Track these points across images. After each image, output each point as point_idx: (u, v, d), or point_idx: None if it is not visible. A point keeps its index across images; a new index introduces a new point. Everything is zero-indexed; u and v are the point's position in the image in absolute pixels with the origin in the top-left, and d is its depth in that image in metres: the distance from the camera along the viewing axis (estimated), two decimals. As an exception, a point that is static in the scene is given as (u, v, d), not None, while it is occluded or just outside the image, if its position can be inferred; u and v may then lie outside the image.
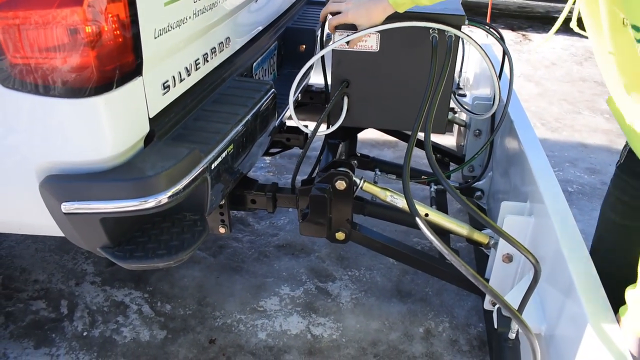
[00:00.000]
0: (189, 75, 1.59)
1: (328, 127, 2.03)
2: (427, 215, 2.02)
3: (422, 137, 1.56)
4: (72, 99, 1.20)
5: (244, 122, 1.66)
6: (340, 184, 1.94)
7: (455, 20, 1.78)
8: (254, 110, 1.73)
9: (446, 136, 3.38)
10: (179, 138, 1.48)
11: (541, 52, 5.94)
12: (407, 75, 1.91)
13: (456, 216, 2.84)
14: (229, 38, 1.88)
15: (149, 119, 1.39)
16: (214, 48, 1.76)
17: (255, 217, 2.95)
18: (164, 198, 1.31)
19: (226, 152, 1.55)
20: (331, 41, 1.87)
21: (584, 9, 1.37)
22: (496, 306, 1.71)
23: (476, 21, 2.03)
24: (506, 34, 6.54)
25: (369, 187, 2.04)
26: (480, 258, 2.48)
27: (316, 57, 1.90)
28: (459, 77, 3.24)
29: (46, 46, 1.16)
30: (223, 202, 1.93)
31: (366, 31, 1.79)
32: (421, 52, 1.84)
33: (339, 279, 2.52)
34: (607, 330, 1.28)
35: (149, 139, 1.42)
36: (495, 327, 1.61)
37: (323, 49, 1.90)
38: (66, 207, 1.29)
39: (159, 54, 1.40)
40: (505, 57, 2.16)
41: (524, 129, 2.22)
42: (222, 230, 2.00)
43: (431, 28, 1.77)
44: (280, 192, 2.07)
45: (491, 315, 1.84)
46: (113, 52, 1.21)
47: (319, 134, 1.98)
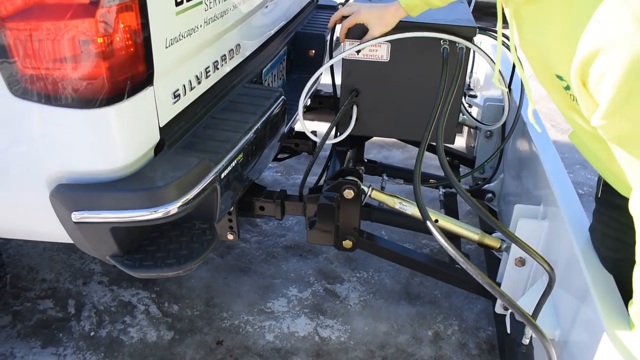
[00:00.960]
0: (199, 83, 1.60)
1: (336, 136, 2.04)
2: (436, 221, 2.01)
3: (431, 142, 1.55)
4: (84, 110, 1.21)
5: (253, 130, 1.66)
6: (349, 193, 1.95)
7: (467, 32, 1.77)
8: (264, 118, 1.73)
9: (457, 137, 3.37)
10: (188, 147, 1.48)
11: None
12: (417, 86, 1.92)
13: (466, 218, 2.85)
14: (239, 45, 1.88)
15: (159, 128, 1.40)
16: (225, 55, 1.76)
17: (263, 218, 2.95)
18: (173, 208, 1.32)
19: (236, 160, 1.55)
20: (341, 48, 1.87)
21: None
22: (509, 311, 1.71)
23: (487, 30, 2.02)
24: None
25: (377, 194, 2.04)
26: (490, 260, 2.47)
27: (325, 67, 1.90)
28: (470, 77, 3.23)
29: (58, 56, 1.16)
30: (232, 209, 1.93)
31: (376, 40, 1.78)
32: (432, 63, 1.84)
33: (347, 280, 2.52)
34: (623, 337, 1.27)
35: (159, 148, 1.43)
36: (509, 332, 1.61)
37: (332, 58, 1.90)
38: (76, 216, 1.30)
39: (170, 64, 1.40)
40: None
41: (537, 131, 2.21)
42: (230, 237, 2.00)
43: (442, 39, 1.76)
44: (288, 199, 2.07)
45: (502, 319, 1.84)
46: (124, 63, 1.21)
47: (328, 142, 1.98)
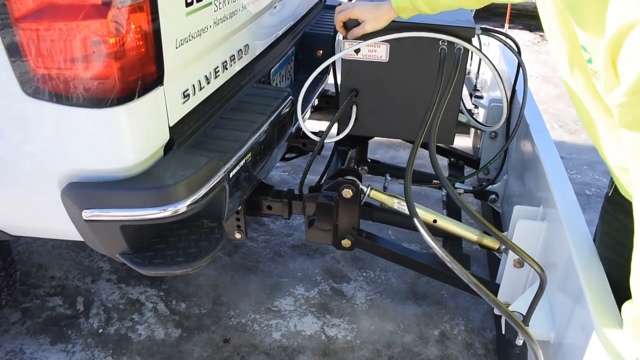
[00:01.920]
0: (208, 83, 1.61)
1: (336, 136, 2.05)
2: (435, 221, 2.02)
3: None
4: (95, 109, 1.23)
5: (262, 130, 1.67)
6: (347, 192, 1.96)
7: (465, 33, 1.77)
8: (272, 118, 1.75)
9: (463, 137, 3.38)
10: (198, 146, 1.50)
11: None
12: (416, 86, 1.93)
13: (470, 220, 2.85)
14: (248, 45, 1.89)
15: (169, 127, 1.42)
16: (233, 55, 1.78)
17: (270, 217, 2.96)
18: (182, 207, 1.33)
19: (244, 160, 1.57)
20: (340, 49, 1.88)
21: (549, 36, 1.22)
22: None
23: (491, 31, 2.02)
24: (524, 34, 6.49)
25: (376, 194, 2.05)
26: (493, 263, 2.48)
27: (322, 66, 1.89)
28: (476, 78, 3.23)
29: (70, 56, 1.18)
30: (239, 208, 1.94)
31: (375, 40, 1.79)
32: (431, 64, 1.84)
33: (354, 280, 2.54)
34: (613, 338, 1.28)
35: (168, 147, 1.44)
36: (503, 332, 1.61)
37: (329, 58, 1.91)
38: (87, 214, 1.32)
39: (180, 64, 1.41)
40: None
41: (539, 133, 2.22)
42: (238, 236, 2.02)
43: (441, 40, 1.77)
44: (296, 199, 2.09)
45: (500, 320, 1.85)
46: (135, 63, 1.23)
47: (327, 141, 1.99)
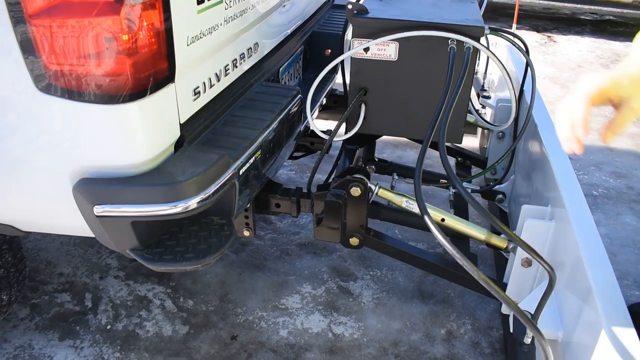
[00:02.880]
0: (218, 81, 1.62)
1: (345, 134, 2.06)
2: (443, 220, 2.03)
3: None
4: (107, 105, 1.24)
5: (271, 128, 1.68)
6: (355, 191, 1.97)
7: (475, 32, 1.78)
8: (282, 116, 1.76)
9: (470, 138, 3.38)
10: (208, 143, 1.51)
11: (567, 54, 5.87)
12: (425, 85, 1.93)
13: (478, 219, 2.85)
14: (257, 43, 1.90)
15: (179, 124, 1.43)
16: (243, 54, 1.79)
17: (278, 215, 2.97)
18: (193, 203, 1.34)
19: (254, 157, 1.58)
20: (349, 48, 1.88)
21: None
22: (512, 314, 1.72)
23: (500, 31, 2.02)
24: (531, 35, 6.47)
25: (384, 193, 2.06)
26: (500, 263, 2.48)
27: (331, 65, 1.90)
28: (484, 78, 3.23)
29: (83, 53, 1.19)
30: (248, 206, 1.95)
31: (384, 38, 1.79)
32: (440, 63, 1.85)
33: (361, 278, 2.54)
34: (622, 337, 1.28)
35: (179, 144, 1.45)
36: (511, 331, 1.62)
37: (339, 56, 1.91)
38: (98, 210, 1.33)
39: (191, 61, 1.43)
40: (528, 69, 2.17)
41: (548, 132, 2.21)
42: (246, 234, 2.03)
43: (450, 39, 1.77)
44: (304, 197, 2.10)
45: (508, 319, 1.85)
46: (148, 60, 1.24)
47: (336, 139, 2.00)
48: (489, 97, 3.09)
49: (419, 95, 1.94)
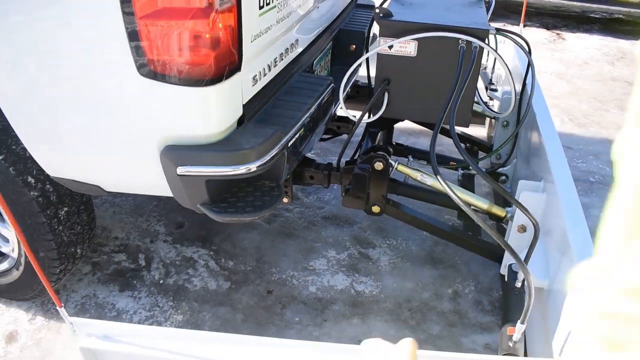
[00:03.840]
0: (269, 70, 1.98)
1: (370, 117, 2.41)
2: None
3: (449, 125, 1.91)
4: (193, 87, 1.60)
5: (311, 111, 2.04)
6: (379, 165, 2.33)
7: (481, 34, 2.12)
8: (319, 101, 2.12)
9: (479, 128, 3.72)
10: (263, 121, 1.87)
11: (575, 51, 6.16)
12: (439, 77, 2.27)
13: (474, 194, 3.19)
14: (297, 40, 2.26)
15: (242, 104, 1.79)
16: (287, 48, 2.15)
17: (304, 192, 3.34)
18: (254, 167, 1.71)
19: (298, 134, 1.94)
20: (376, 43, 2.24)
21: None
22: (505, 263, 2.06)
23: (505, 31, 2.37)
24: (541, 32, 6.77)
25: (402, 168, 2.42)
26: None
27: (362, 59, 2.27)
28: (492, 73, 3.57)
29: (178, 46, 1.55)
30: (288, 176, 2.32)
31: (406, 38, 2.15)
32: (451, 59, 2.19)
33: (379, 246, 2.90)
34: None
35: (240, 121, 1.81)
36: (505, 279, 1.97)
37: (369, 51, 2.27)
38: (181, 170, 1.70)
39: (252, 54, 1.79)
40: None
41: (544, 120, 2.55)
42: (285, 200, 2.40)
43: (460, 39, 2.12)
44: (334, 170, 2.46)
45: (508, 284, 2.20)
46: (225, 53, 1.60)
47: (363, 122, 2.36)
48: (496, 90, 3.42)
49: (434, 85, 2.28)
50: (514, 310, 1.93)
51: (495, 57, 2.22)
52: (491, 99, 3.46)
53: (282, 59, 2.11)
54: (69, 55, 1.64)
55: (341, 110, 2.49)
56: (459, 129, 3.41)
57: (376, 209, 2.42)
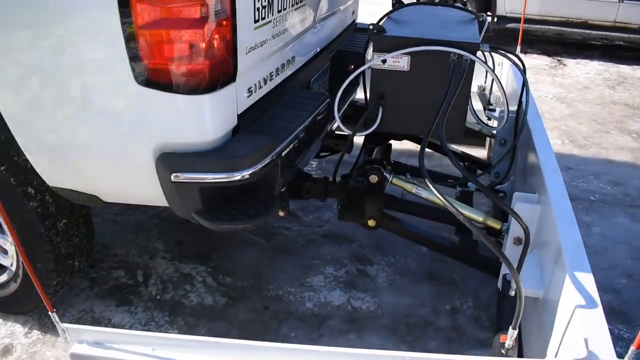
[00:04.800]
0: (265, 84, 2.02)
1: (367, 129, 2.44)
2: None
3: (453, 148, 1.93)
4: (188, 96, 1.64)
5: (306, 123, 2.08)
6: (373, 178, 2.36)
7: (471, 47, 2.16)
8: (314, 114, 2.15)
9: (478, 149, 3.74)
10: (257, 131, 1.90)
11: (575, 76, 6.22)
12: (431, 91, 2.29)
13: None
14: (294, 57, 2.31)
15: (237, 114, 1.82)
16: (284, 64, 2.19)
17: (304, 210, 3.36)
18: (246, 174, 1.73)
19: (292, 144, 1.97)
20: (370, 60, 2.28)
21: None
22: (501, 274, 2.07)
23: (499, 49, 2.41)
24: (542, 58, 6.84)
25: (397, 181, 2.43)
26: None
27: (358, 72, 2.32)
28: (490, 94, 3.61)
29: (175, 55, 1.59)
30: (283, 190, 2.34)
31: (398, 52, 2.19)
32: (443, 73, 2.22)
33: (377, 263, 2.90)
34: (583, 292, 1.61)
35: (235, 130, 1.85)
36: (500, 289, 1.97)
37: (361, 67, 2.31)
38: (175, 176, 1.73)
39: (248, 66, 1.83)
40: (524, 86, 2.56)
41: (539, 136, 2.57)
42: (281, 213, 2.42)
43: (452, 52, 2.15)
44: (330, 185, 2.48)
45: (502, 293, 2.19)
46: (220, 62, 1.64)
47: (358, 134, 2.38)
48: (494, 110, 3.46)
49: (427, 99, 2.30)
50: (507, 318, 1.92)
51: (487, 70, 2.25)
52: (489, 119, 3.49)
53: (279, 74, 2.15)
54: (69, 67, 1.69)
55: (338, 128, 2.52)
56: (458, 147, 3.46)
57: (372, 222, 2.43)
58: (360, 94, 2.93)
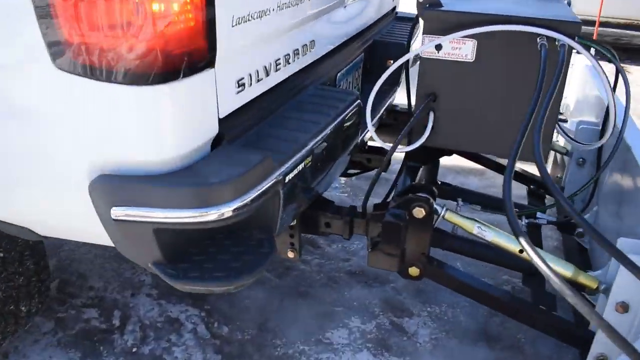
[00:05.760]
0: (267, 75, 1.45)
1: (410, 145, 1.88)
2: (521, 251, 1.78)
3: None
4: (133, 86, 1.06)
5: (325, 133, 1.50)
6: (419, 211, 1.77)
7: (571, 28, 1.54)
8: (337, 121, 1.58)
9: (525, 164, 3.13)
10: (250, 144, 1.33)
11: (643, 83, 5.54)
12: (507, 91, 1.74)
13: (552, 254, 2.57)
14: (313, 41, 1.76)
15: (218, 119, 1.23)
16: (297, 50, 1.64)
17: (327, 239, 2.79)
18: (228, 211, 1.14)
19: (303, 164, 1.38)
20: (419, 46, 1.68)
21: None
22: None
23: (583, 38, 1.77)
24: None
25: (452, 216, 1.84)
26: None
27: (399, 62, 1.72)
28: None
29: (108, 23, 1.02)
30: (294, 222, 1.77)
31: (460, 33, 1.58)
32: (526, 65, 1.64)
33: (417, 315, 2.29)
34: None
35: (216, 142, 1.25)
36: None
37: (406, 54, 1.71)
38: (116, 212, 1.14)
39: (236, 46, 1.26)
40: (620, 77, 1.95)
41: None
42: (290, 255, 1.85)
43: (539, 35, 1.53)
44: (358, 217, 1.88)
45: None
46: (182, 36, 1.07)
47: (398, 151, 1.79)
48: (565, 121, 2.86)
49: (500, 103, 1.74)
50: None
51: (588, 58, 1.63)
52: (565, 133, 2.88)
53: (289, 63, 1.57)
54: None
55: (371, 139, 1.93)
56: (518, 165, 2.83)
57: (414, 271, 1.83)
58: (402, 95, 2.35)
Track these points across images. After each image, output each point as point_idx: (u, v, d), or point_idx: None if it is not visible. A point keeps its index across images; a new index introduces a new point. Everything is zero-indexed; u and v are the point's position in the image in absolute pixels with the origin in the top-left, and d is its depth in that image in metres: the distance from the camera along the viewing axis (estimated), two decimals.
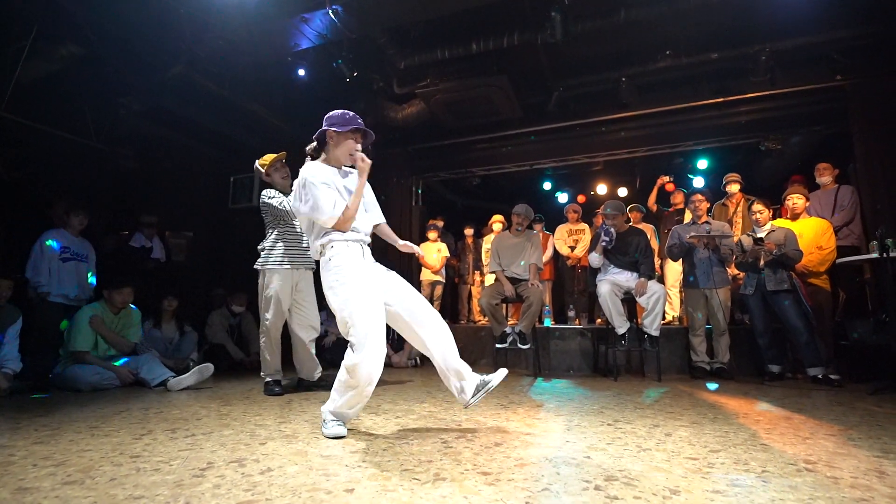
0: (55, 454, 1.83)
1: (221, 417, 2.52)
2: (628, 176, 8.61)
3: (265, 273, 3.40)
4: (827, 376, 3.70)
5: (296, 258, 3.41)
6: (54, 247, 4.04)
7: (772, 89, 5.18)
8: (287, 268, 3.38)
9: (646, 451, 1.84)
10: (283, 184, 3.49)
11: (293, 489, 1.43)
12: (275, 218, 3.41)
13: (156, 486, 1.46)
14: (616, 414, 2.61)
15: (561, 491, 1.42)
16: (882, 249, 3.35)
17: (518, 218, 4.58)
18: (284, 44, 4.74)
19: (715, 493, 1.40)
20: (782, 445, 1.94)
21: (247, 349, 5.02)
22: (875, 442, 2.00)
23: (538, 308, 4.27)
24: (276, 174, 3.49)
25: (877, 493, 1.40)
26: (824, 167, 4.71)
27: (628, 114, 5.81)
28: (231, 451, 1.85)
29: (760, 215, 4.17)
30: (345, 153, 2.23)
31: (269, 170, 3.49)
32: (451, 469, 1.63)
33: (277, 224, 3.42)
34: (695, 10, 4.28)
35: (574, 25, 4.37)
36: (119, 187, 5.53)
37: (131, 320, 3.98)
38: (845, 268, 4.13)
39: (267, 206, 3.37)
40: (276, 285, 3.35)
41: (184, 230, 6.24)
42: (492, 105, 5.55)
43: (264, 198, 3.39)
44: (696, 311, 4.32)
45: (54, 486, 1.49)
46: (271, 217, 3.42)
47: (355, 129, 2.23)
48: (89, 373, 3.55)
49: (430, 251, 6.56)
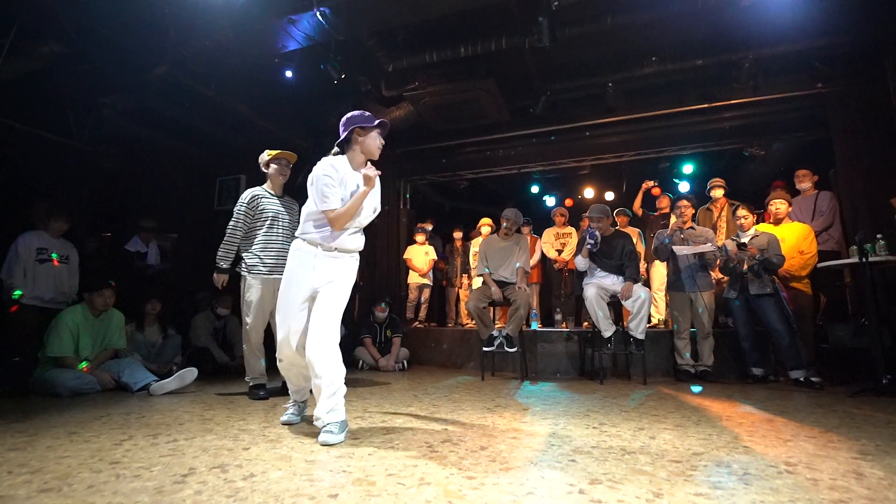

**THE PROBLEM**
Using the records above, reproduce exactly the lines from the line containing "40: (276, 285, 3.35)" through the last line, with both ends kept and no pictures.

**TASK OUTPUT**
40: (276, 285, 3.35)
41: (184, 230, 6.24)
42: (492, 105, 5.55)
43: (264, 198, 3.39)
44: (696, 311, 4.32)
45: (54, 486, 1.49)
46: (271, 217, 3.42)
47: (355, 129, 2.23)
48: (89, 373, 3.55)
49: (430, 251, 6.56)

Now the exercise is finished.